Chief executive of national Danish pension fund ATP resigns

Carsten Stendevad, ATP

Carsten Stendevad, ATP

Carsten Stendevad, a former Citi banker who joined ATP in April 2013, is to leave the fund for family reasons, a spokesman said. He is to return to the US, having returned to his native Denmark to take up the role, ATP said.

The move comes after the appointment of Kasper Ahrndt Lorenzen as CIO in June. Lorenzen took over the role following the departure of Henrik Gade Jepsen, the former head of investments and a 17-year-long ATP staffer, who joined Danske Bank to expand its asset management and wealth business.

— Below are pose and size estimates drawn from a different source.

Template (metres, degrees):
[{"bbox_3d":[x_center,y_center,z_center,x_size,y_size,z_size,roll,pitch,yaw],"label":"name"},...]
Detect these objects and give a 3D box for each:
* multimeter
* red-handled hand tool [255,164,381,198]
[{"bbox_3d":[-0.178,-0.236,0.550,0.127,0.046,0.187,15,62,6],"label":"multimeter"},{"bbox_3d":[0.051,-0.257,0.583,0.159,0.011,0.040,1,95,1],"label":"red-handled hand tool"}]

A statement from ATP said Stendevad had led key initiatives including redesigning its overall investment strategy to include a new approach to portfolio construction, strengthening in-house investment capabilities and increasing a focus on direct investments.

Jørgen Søndergaard, chairman of ATP’s board of supervisors, said: “Carsten commands great respect among ATP’s stakeholders, because of the strong financial results he has delivered, the organisational improvements he has undertaken, and the way he has positioned ATP in the Danish society.”

Upon announcing his departure, Stendevad said: “ATP plays an important role in the lives of most Danes and it has been an honour to serve as CEO of this great institution. For family reasons we have now decided to relocate back to the US. I have enjoyed every day here at ATP, and I am proud of the results that my colleagues and I have achieved. My focus will now be on securing a smooth transition.”

ATP has appointed search firm AMROP to assist with recruiting a replacement and expects the process to have completed by the end of the year. Stendevad will assist in the transition period.

On August 25, ATP reported investment returns of 6.7% in the first half of the year. Additionally, the scheme allocated more than £1 billion to meet obligations that had been inflated by increased the life expectancy of the Danish population.

At the end of 2015, ATP boasted an average annual return of 9% in a 20-year period that contained two sizeable market downturns. In June, it took the prize in the pension fund category at FN’s 20th Anniversary Awards recognising excellence over the past 20 years.